■ **LISTE DES TÂCHES**
- 1) Résumez en moins de mots le paragraphe de la décision qui commence par « A compter du mois de mai 2017 », sans perdre ses faits principaux.
- 2) Recopiez fidèlement un passage de la décision : partez des mots « - débouté Mme » et arrêtez-vous après « aux entiers dépens. ».

Livv
Décisions

CA Versailles, 12e ch., 10 novembre 2022, n° 21/03513

VERSAILLES

Arrêt

Confirmation

COMPOSITION DE LA JURIDICTION

Président :

M. THOMAS

Conseiller :

Mmes MEURANT et GAUTRON-AUDIC

Avocats :

Me KEROUREDAN, Mes ARENA et DE BROISSIA

T. com. Versailles, du 28 mai 2021

28 mai 2021

EXPOSE DU LITIGE

Le 31 juillet 2001, Mme [I] [Y], propriétaire d'un local commercial sis [Adresse 2], a signé avec la société Agence du 8 mai un mandat général de gestion immobilière.

Dans le cadre de ce mandat , le 13 février 2014, la société Agence du 8 mai a signé un bail commercial avec la société Aquarium.

A compter du mois de mai 2017, la société Aquarium a accusé des retards dans le paiement de ses loyers. Le 5 novembre 2018, a été délivré à la société Aquarium un commandement de payer la somme totale de 6.916,80 €, resté infructueux.

Mme [Y] a saisi le tribunal de grande instance de Versailles qui, par ordonnance de référé du 12 mars 2019, a déclaré acquise la clause résolutoire, ordonné l'expulsion de la société Aquarium et condamné celle-ci à payer la somme de 11.505,89 €.

La société Aquarium n'ayant pas réglé les sommes auxquelles elle a été condamnée, Mme [Y] a assigné les cautions, M. [Z] et Mme [R], devant le tribunal de commerce de Versailles.

Par jugement du 12 février 2020, le tribunal de commerce de Versailles les a condamnées solidairement au paiement de la somme de 18.681,16 €. Aucun recouvrement n'a été possible.

Par acte du 24 juillet2020, Mme [Y] a assigné la société Agence du 8 mai devant le tribunal de commerce de Versailles en paiement, notamment, de la somme de 18.681,16€ et de celle de 5.000 €.

Par jugement du 28 mai 2021, le tribunal de commerce de Versailles a :

- débouté Mme [Y] de l'ensemble de ses demandes ;

- condamné Mme [Y] à payer à la société Agence du 8 mai la somme de 2.500 € au titre des dispositions de l'article 700 du code de procédure civile ;

- condamné Mme [Y] aux entiers dépens.

■ **BLOC DE DONNÉES**
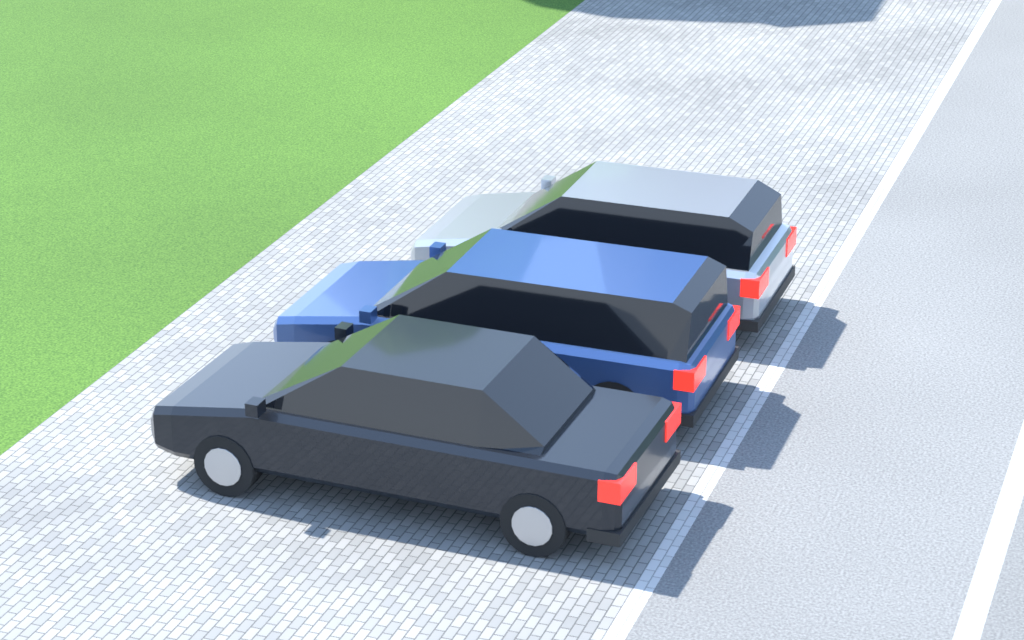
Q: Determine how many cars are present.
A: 3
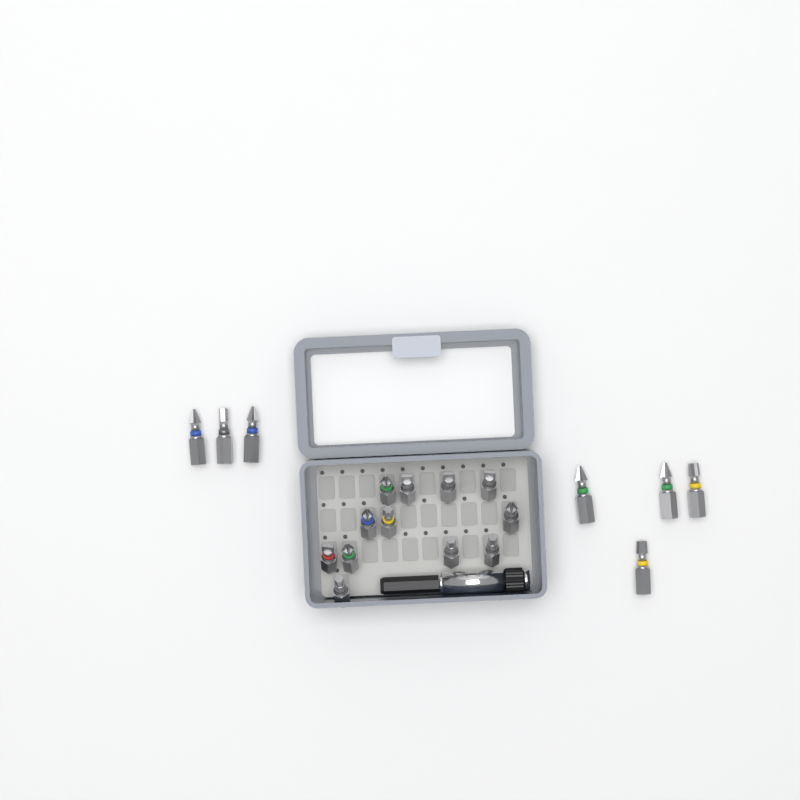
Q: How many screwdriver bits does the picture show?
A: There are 19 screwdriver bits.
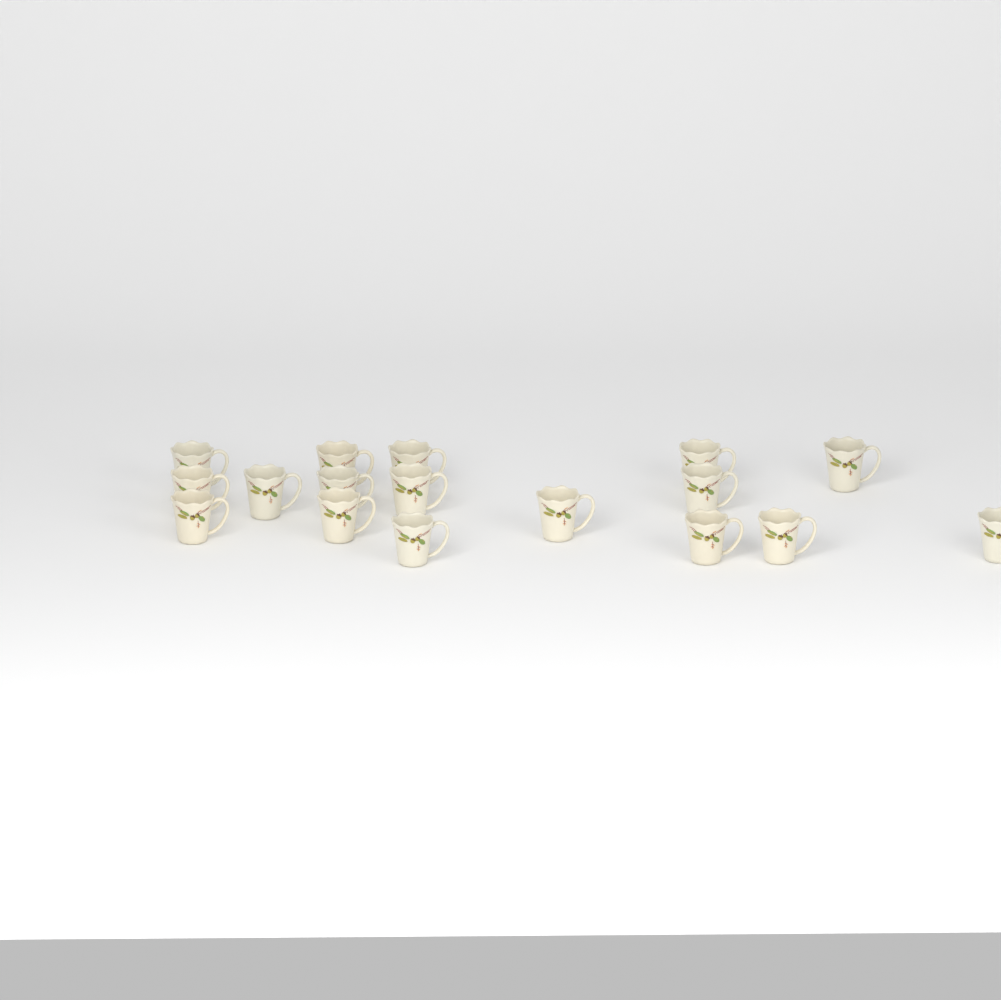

■ **LES RÉPONSES**
- 1) Dès mai 2017, la société Aquarium a payé ses loyers en retard. Le commandement de payer 6.916,80 € qui lui a été délivré le 5 novembre 2018 est resté sans effet.

- 2)
- débouté Mme [Y] de l'ensemble de ses demandes ;

- condamné Mme [Y] à payer à la société Agence du 8 mai la somme de 2.500 € au titre des dispositions de l'article 700 du code de procédure civile ;

- condamné Mme [Y] aux entiers dépens.